Author: Bajeerao Patil
Publisher: Eloquent Books. 347 pages
Book Review by Ramu Nakliba
This book is about drug, alcohol and sex addicts. The author is a behavioral therapist and counselor who has been helping such people recover from these problems for over two decades.
The pages of this book are full of case studies including actual communications with the patients in the rehabilitation center that Patil works in, in Wallingford, Pennsylvania.
This book then, has a large cast of characters who relate the details of their addictions in their interactions with the author. This is an ingenious approach to let readers know about various types of addictions and what perverse effects they have had on people, rather than writing about each type of abnormal behavior in a purely academic fashion.
We commend the author for taking such a down-to-earth, practical approach to let readers know about how people become addicts.
What differentiates addicts from normal people? Nothing describes addicts better than what is written about them on the back cover of the book:
“Visit the sad and often strange world the addicts find themselves in; your eyes will be opened to stories that happened behind the closed doors. Addicts truly believe they cannot live without alcohol or drugs, but the misery of their dependence causes unhappiness, denial and reckless behavior….
“Selfish, distorted thinking, my-way-or-the-highway attitudes abound. Lives are shattered and dreams abandoned as the addicts spin out of control deep into self-destruction.
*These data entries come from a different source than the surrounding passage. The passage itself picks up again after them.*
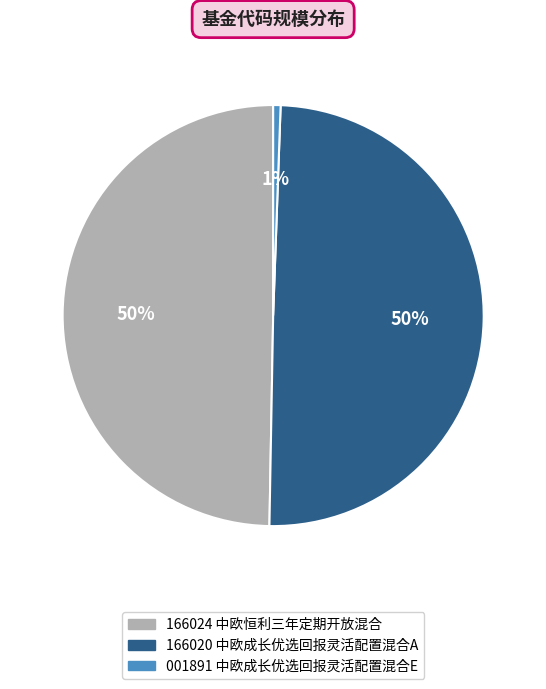

Is it true that 166020 中欧成长优选回报灵活配置混合A is 50% of the pie?

True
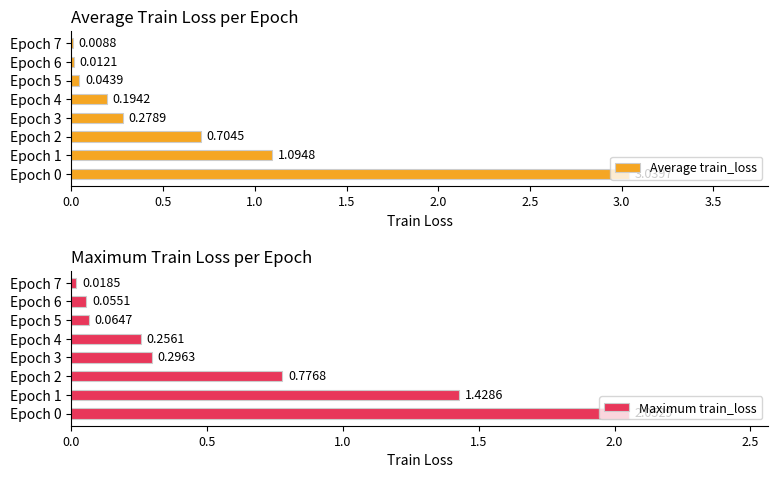

At how many categories does at least one series exceed 2?

1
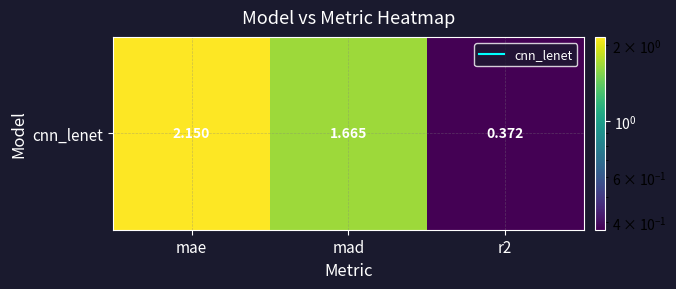

Reading left to right, list all the values displayed in this chart.

2.2	1.7	0.4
Bajeerao Patil has done an excellent job of bringing the world of alcohol, drug and sex addicts to the layman. Their insanity is truly beyond understanding as he explains that many of them have gone beyond using logic and reason to comprehend that their compulsive behaviors are making their situations worse.
Addicts escape from their deplorable condition through substance abuse. Addicts typically blame their outside world for their condition. Many are not even able to accept that they are abnormal, which makes the counselor’s task even more difficult.
Many addicts suffer from a poor self-image and are simply unable to establish a good relationship with themselves, which is a key initial component in the effort to rehabilitate themselves and break their cycle of dependence.
This is an eye-opening book on the world of addicts. We commend Patil for this great piece of work.